Despite Shazam! being a body-switch movie, Universal has a Big of their own in Little which minted $735K in previews last night from showtimes that started at 7PM from 2,220 sites. Pic is expected to open in the mid-teens. Little was conceived by Black-ish star Marsai Martin who also stars and executive produces here. Back in February Universal pacted with the 14-year old star’s Genius Productions company in a first-look deal. Kenya Barris, Will Packer and James Lopez are the producers of Little. Drumline‘s Tina Gordon directed off a script she co-wrote with Girls Trip scribe Tracy Oliver. Reviewers were tough on Little at 52% Rotten, but being a family pic, the movie is expected to buck critical naysay.
UA’s Missing Link, another stop-motion pic from the Oscar-nominated toon house of Laika, follows Mr. Link, an ape (voiced by Zack Galifianakis) who after living a solitary life in the Pacific Northwest, recruits fearless explorer Sir Lionel Frost (Hugh Jackman) to guide him on a journey to find his long-lost relatives in the fabled valley of Shangri-La. The pic is expected to open between $10M-11M at 3,413 theaters.

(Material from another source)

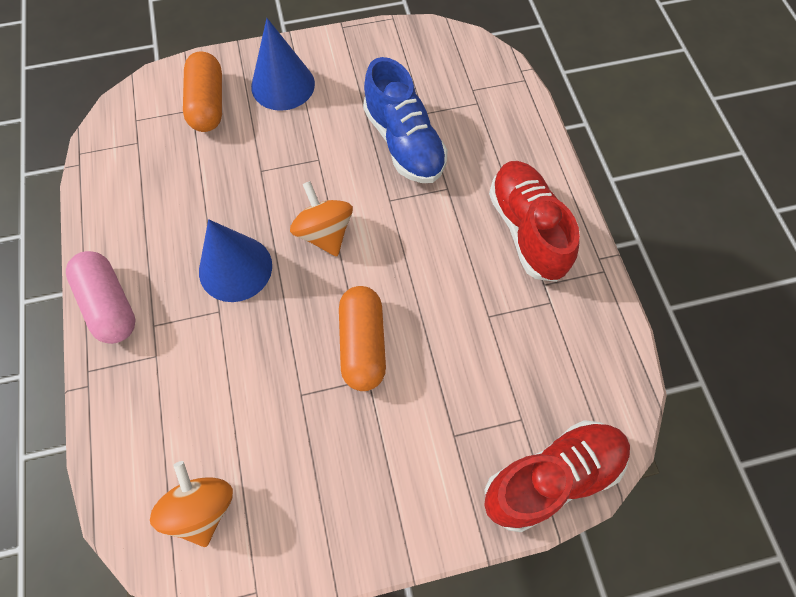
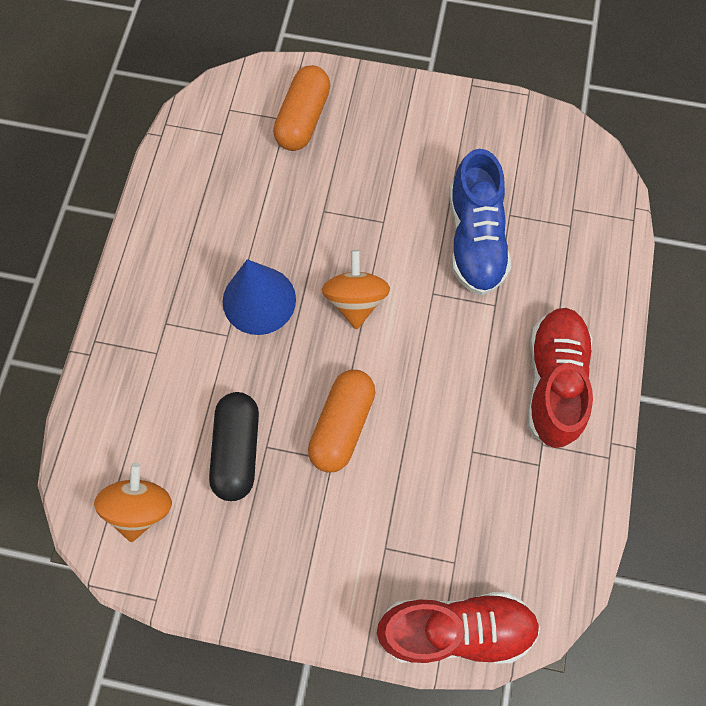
camera: 25 degrees right, 5 degrees up
pink capsule [66,251,136,344] -> none
blue cone [251,18,315,111] -> none
none -> black capsule [209,392,259,501]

Last night Missing Link made $230K, which is just under the $375K that Sony’s Smurfs: Lost Village did in April 2017; that pic opened to $13.2M after a $4.1M Friday.
We’re hearing that After made $550K in previews last night, which isn’t too shabby for an indie teen movie, especially on a night when only 2% K-12 schools are off. Compare this to a big studio spend teen movie like WArner Bros.’ If I Stay which made $1.1M. Is it front-loaded? We’ll see. After will play in 2,100 theaters and is set to make in the low single digits, akin to such indie teen pics like Midnight Sun ($4M) and Before I Fall ($4.6M) which did not hold previews.